My postdoctoral research at Stanford University focused on the effect of antifoam droplets on bubbles in aerated lubricating oil. Small air bubbles are generated and entrapped in the liquid bulk phase, which can aerate lubricating oils, causing degradation of the lubricant performance and potentially damaging the lubricated machinery. Silicon-based antifoam additives commonly added to lubricating oil to destabilize foams, also hinder the release of air from the aerated lubricating oil. However, a mechanistic understanding of how antifoam additives stabilize air bubbles in the bulk lubricating oil was a longstanding challenge. We explored the question using a combination of theory and experiments. We tracked individual bubbles freely rising in a column of lubricating oil with systematically increased antifoam additive concentration and developed a theoretical model to capture the role played by hydrodynamics and interfacial properties of additives.
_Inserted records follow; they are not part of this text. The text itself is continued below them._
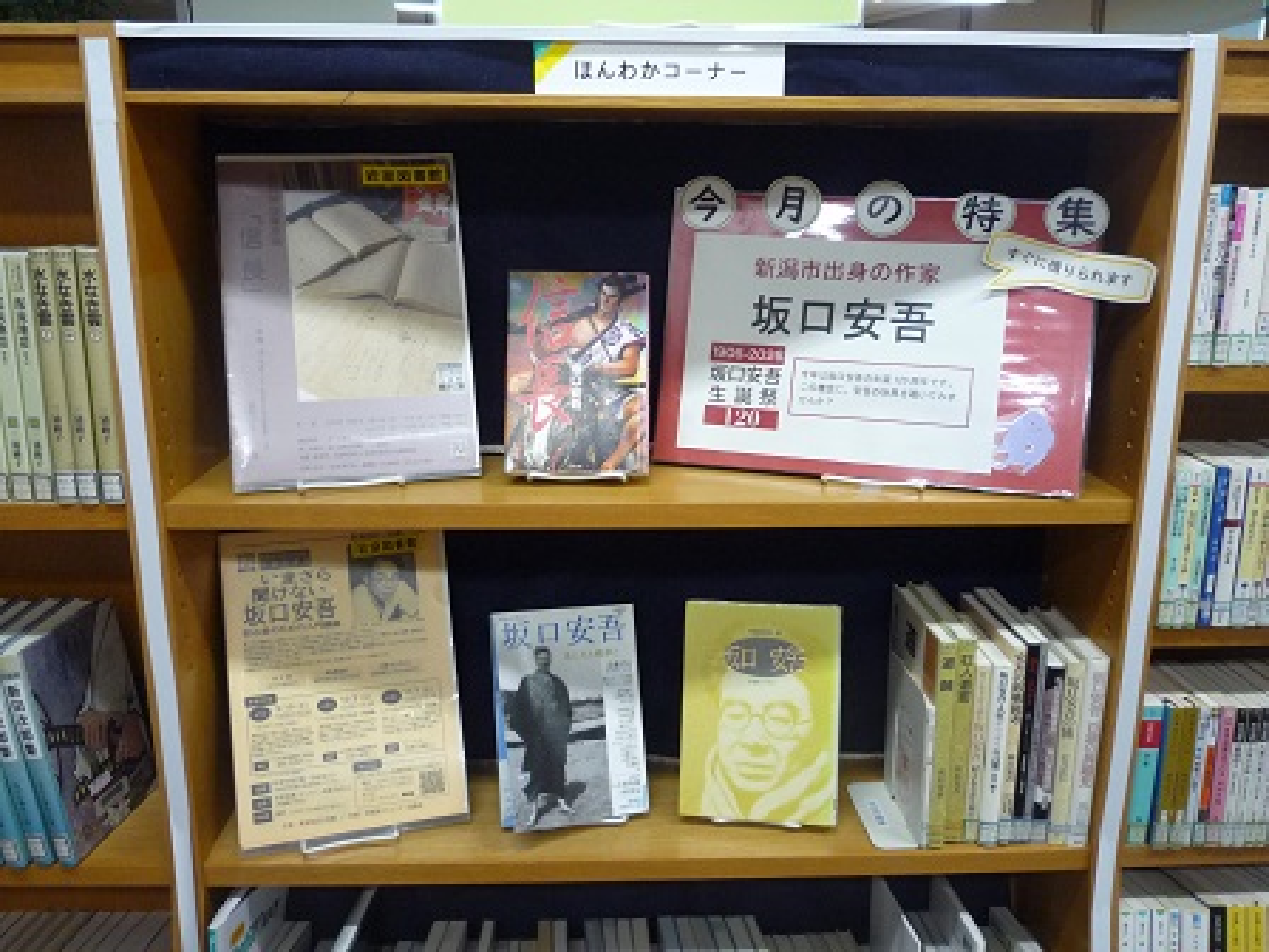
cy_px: 476
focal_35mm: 29
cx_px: 634
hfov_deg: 61.7
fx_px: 1063
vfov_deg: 48.2
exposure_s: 1/30
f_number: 2.8
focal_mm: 4.4
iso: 250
My doctorate research focused on drainage via stratification in ultrathin micellar foam films. Ultrathin foam films of soft matter exhibit stratification due to confinement-induced structuring and layering of supramolecular structures like micelles or micelle-polymer complexes. The interplay of local capillary and disjoining pressure leads to the formation and growth of non-flat nanoscopic structures on stratifying foam films. We developed and utilized IDIOM (interferometry digital imaging optical microscopy) protocols to analyze the shape and size evolution of these nanoscopic structures. Using thin film equation amended with oscillatory disjoining pressure, we developed a theoretical model to capture the shape evolution, advancing the understanding of the dynamics of stratification and the role of surface forces. We discovered similar stratification can arise in polymer-surfactant mixtures.
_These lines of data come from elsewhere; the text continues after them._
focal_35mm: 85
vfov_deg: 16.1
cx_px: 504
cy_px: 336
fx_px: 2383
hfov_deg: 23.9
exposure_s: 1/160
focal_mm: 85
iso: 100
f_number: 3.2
I plan to establish an experimental research group to study the stability and dynamics of colloidal soft matter formulation containing sustainable ingredients. We will focus on advancing the understanding of foamability, foam stability, interfacial properties, and self-assembly of sustainable and eco-friendly materials like plant-based biosurfactants.

Teaching Interest:

I had the opportunity to mentor many undergraduate and graduate students during my doctorate research. I have been the teaching assistants in multiple undergraduate and graduate courses, including advanced transport phenomena and microhydrodynamics.

I obtained my Bachelor, master and doctoral degrees in the major of Chemical Engineering, so that I am comfortable to teach core fundamental courses in Chemical Engineering major, especially transport phenomena. Based on my research experience, I’d like to teach advanced coursed on mircohydrodynamics, capillarity, colloidal and interfacial science, intermolecular and surface forces.